Sie sah ihn mit schmalen Augen an. »Wahrscheinlich.«
Er zog die Augenbrauen hoch. »Ihr haltet ihn für gefährlich?«
»Nein.« Stirnrunzelnd blickte sie zum Fenster. »Nicht für gefährlich. Aber eines Tages könnte seine… seine Gründlichkeit mehr Schaden als Nutzen stiften.«
»Wie zum Beispiel jetzt«, sagte Rothen. »Er hat dich zu gut unter Kontrolle, als dass du tun würdest, wozu du die geeignetste Person wärst: diese wilde Magierin zu finden und sie in die Gilde zu bringen.«
Sie starrte zum Fenster hinaus. Direkt dahinter lag die Universität und dahinter die Stadt und in ihr eine Frau, die Magie benutzte – wahrscheinlich, um damit zu töten. »Es wird nicht so sein wie früher. Cery sagte, sie sei älter, daher hat sie vielleicht schon viele Jahre lang Magie benutzt. Und er vermutet, dass sie der Jäger der Diebe ist.«
»Dann ist es noch wichtiger, sie schnell zu finden«, bemerkte Regin. »Bevor sie nicht nur Verbrecher tötet, sondern jeden, der ihr in die Quere kommt.«
Sonea dachte an Cerys Familie und schauderte.

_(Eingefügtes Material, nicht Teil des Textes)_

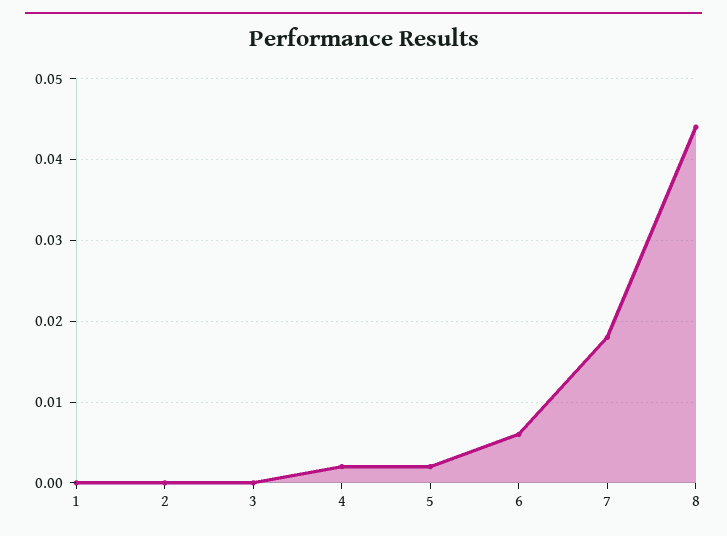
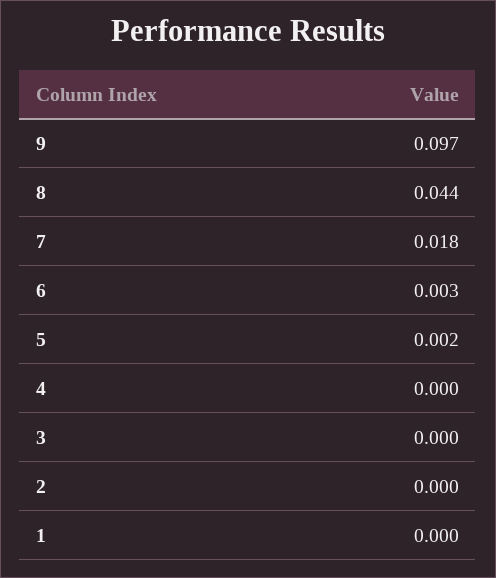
4: 0.002 -> 0
6: 0.006 -> 0.003
9: none -> 0.097

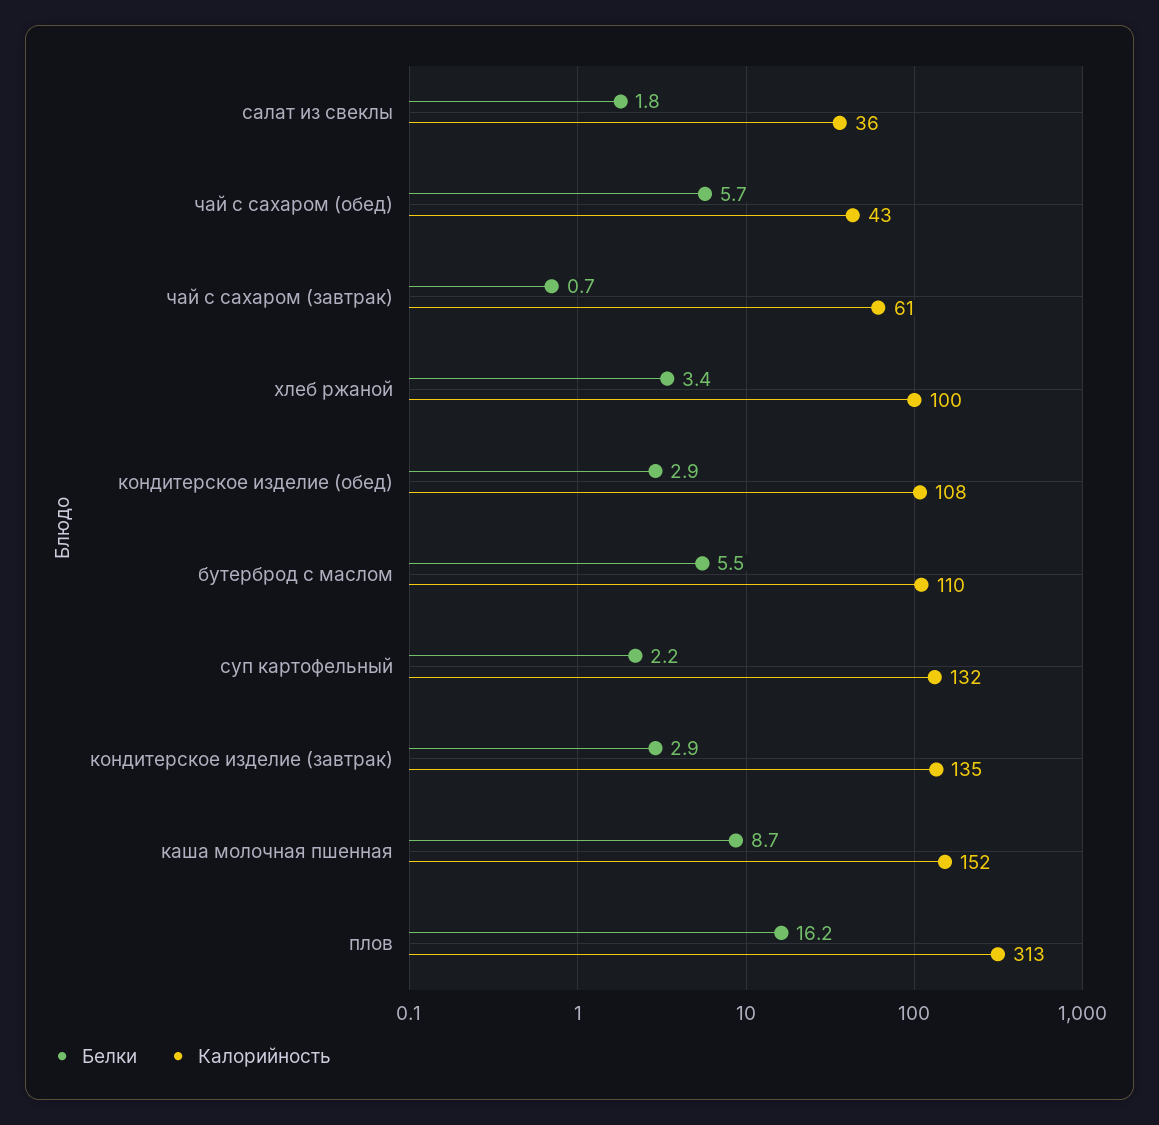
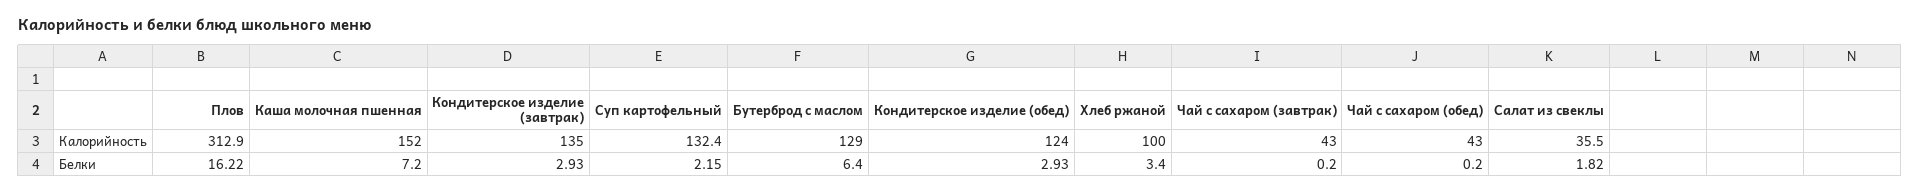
Белки, чай с сахаром (обед): 5.7 -> 0.2
Белки, чай с сахаром (завтрак): 0.7 -> 0.2
Калорийность, чай с сахаром (завтрак): 61 -> 43
Калорийность, кондитерское изделие (обед): 108 -> 124
Белки, бутерброд с маслом: 5.5 -> 6.4
Калорийность, бутерброд с маслом: 110 -> 129
Белки, каша молочная пшенная: 8.7 -> 7.2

Sie könnte es bereits getan haben. Sie wandte sich vom Fenster ab und blickte von Regin zu Rothen. »Aber wenn ich den mir auferlegten Einschränkungen offen trotze, werde ich Aufmerksamkeit erregen und Tadel auf mich ziehen, bevor wir sie finden können.«
Rothen lächelte. »Sobald du etwas entdeckt hast, schick an uns beide eine Nachricht. Einer von uns kann der Sache dann auf den Grund gehen, wenn du dich nicht davonstehlen kannst, um es selbst zu tun.«
Sonea sah Regin an, der nickte. Sie spürte, wie die Anspannung von ihr abfiel. Es war ein Kompromiss, aber kein perfekter Kompromiss. Es könnte immer noch Missbilligung erregen, wenn sie die Angelegenheit nicht den Höheren Magiern unterbreitete, aber zumindest würde sie das Risiko vermeiden, dass sie es, wenn sie sich selbst auf die Suche nach der Frau machten, vermasseln würden. Sowohl Cery als auch die Hospitäler würden sicher sein.